Marine Le Pen ne comptera pas parmi les spectateurs qui se déplaceront pour voir Patrick Bruel sur scène. Interrogée ce vendredi 22 mai sur RMC-BFMTV sur le cas du chanteur visé par plusieurs enquêtes pour viols en France et en Belgique et par une douzaine de plaintes pour agressions sexuelles, la cheffe de file des députés RN a affirmé qu'elle "n'ira pas" aux concerts de l'artiste, qui doit entamer le 16 juin prochain sa tournée "Alors Regarde 35".
"De toute façon je n'y serais pas allée" même si l'artiste n'était pas visé par ces plaintes et ces enquêtes, a précisé Marine Le Pen. Pourquoi? "Parce que je ne l'aime pas", a-t-elle répondu. "Il ne m'aime pas non plus vous me direz!"
Marine Le Pen ne souhaite pas pour autant que le chanteur annule ses spectacles, contrairement notamment au maire de Paris, Emmanuel Grégoire, qui a appelé Patrick Bruel à "mettre entre parenthèses sa carrière" et à annuler "de lui-même" son concert prévu au Zénith de Paris en octobre prochain.

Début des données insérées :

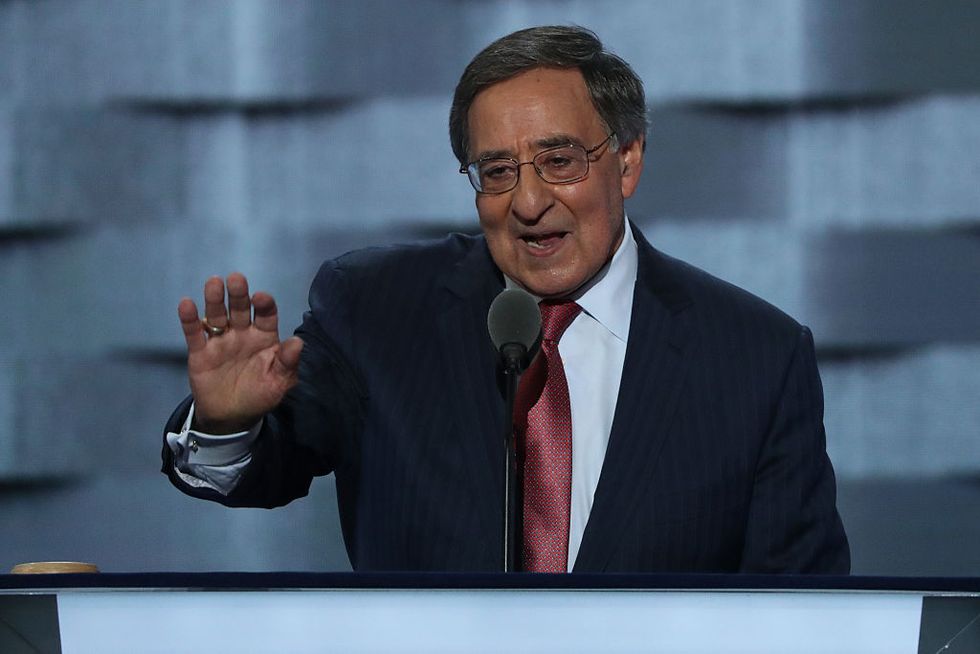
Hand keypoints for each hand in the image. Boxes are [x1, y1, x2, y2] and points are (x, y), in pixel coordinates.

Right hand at [178, 273, 302, 433]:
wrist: (231, 418)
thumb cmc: (259, 396)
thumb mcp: (279, 383)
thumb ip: (288, 362)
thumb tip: (298, 342)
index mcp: (264, 337)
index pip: (265, 315)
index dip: (264, 304)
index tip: (261, 298)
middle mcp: (242, 334)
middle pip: (240, 309)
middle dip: (238, 294)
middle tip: (236, 279)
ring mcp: (220, 341)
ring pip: (217, 316)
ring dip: (215, 300)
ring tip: (214, 283)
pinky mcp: (200, 352)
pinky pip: (194, 333)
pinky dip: (190, 319)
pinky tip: (186, 304)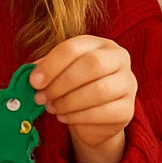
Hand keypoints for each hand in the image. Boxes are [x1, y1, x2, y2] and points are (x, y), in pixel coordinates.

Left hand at [29, 35, 136, 162]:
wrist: (95, 119)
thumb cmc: (75, 88)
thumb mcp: (61, 73)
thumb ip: (47, 69)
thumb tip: (33, 75)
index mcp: (101, 44)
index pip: (75, 47)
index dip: (52, 64)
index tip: (34, 82)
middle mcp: (120, 59)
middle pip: (92, 65)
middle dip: (61, 83)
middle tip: (41, 97)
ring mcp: (128, 84)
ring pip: (99, 90)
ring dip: (68, 102)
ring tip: (52, 108)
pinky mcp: (128, 110)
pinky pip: (104, 112)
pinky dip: (79, 117)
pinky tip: (65, 118)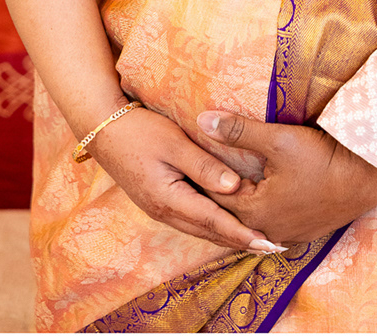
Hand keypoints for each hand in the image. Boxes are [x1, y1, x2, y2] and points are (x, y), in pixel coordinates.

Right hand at [86, 106, 281, 253]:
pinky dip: (213, 225)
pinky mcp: (158, 202)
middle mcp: (165, 212)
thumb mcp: (174, 143)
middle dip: (241, 241)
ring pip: (201, 230)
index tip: (269, 243)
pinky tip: (226, 222)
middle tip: (273, 247)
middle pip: (210, 232)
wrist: (103, 129)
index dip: (243, 233)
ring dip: (228, 236)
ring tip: (256, 240)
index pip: (215, 221)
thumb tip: (236, 188)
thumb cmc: (139, 131)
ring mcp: (160, 210)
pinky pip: (192, 221)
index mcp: (169, 199)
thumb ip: (205, 166)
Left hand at [197, 110, 376, 247]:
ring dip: (236, 205)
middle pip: (229, 212)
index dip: (197, 178)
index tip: (180, 164)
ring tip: (219, 186)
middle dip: (212, 194)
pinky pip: (269, 225)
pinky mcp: (303, 233)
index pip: (212, 196)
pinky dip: (257, 213)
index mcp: (255, 212)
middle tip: (191, 176)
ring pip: (250, 221)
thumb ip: (237, 131)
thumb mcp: (277, 140)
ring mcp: (288, 235)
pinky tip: (254, 200)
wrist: (368, 177)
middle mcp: (268, 230)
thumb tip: (201, 121)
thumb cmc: (322, 158)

Une pétition en ce sens et soutenue par plusieurs associations féministes avait recuilli plus de 36.000 signatures ce vendredi matin.
Pour Marine Le Pen, Patrick Bruel "peut donner des concerts mais personne n'est obligé d'aller les voir". "Il y a un principe fondamental dans le droit, c'est la présomption d'innocence", a-t-elle souligné. "Tant que vous n'êtes pas définitivement condamné, vous êtes présumé innocent." À ses yeux, obliger le chanteur à faire une croix sur ses concerts, "c'est condamner quelqu'un à la mort professionnelle ou à la mort sociale avant que la justice se soit prononcée."
"Moi j'ai des principes, j'y tiens, et on ne peut pas encore une fois parler de l'État de droit en toutes circonstances sans les respecter", a ajouté la députée Rassemblement national du Pas-de-Calais. "Même si ça fait mal, même si ça dérange."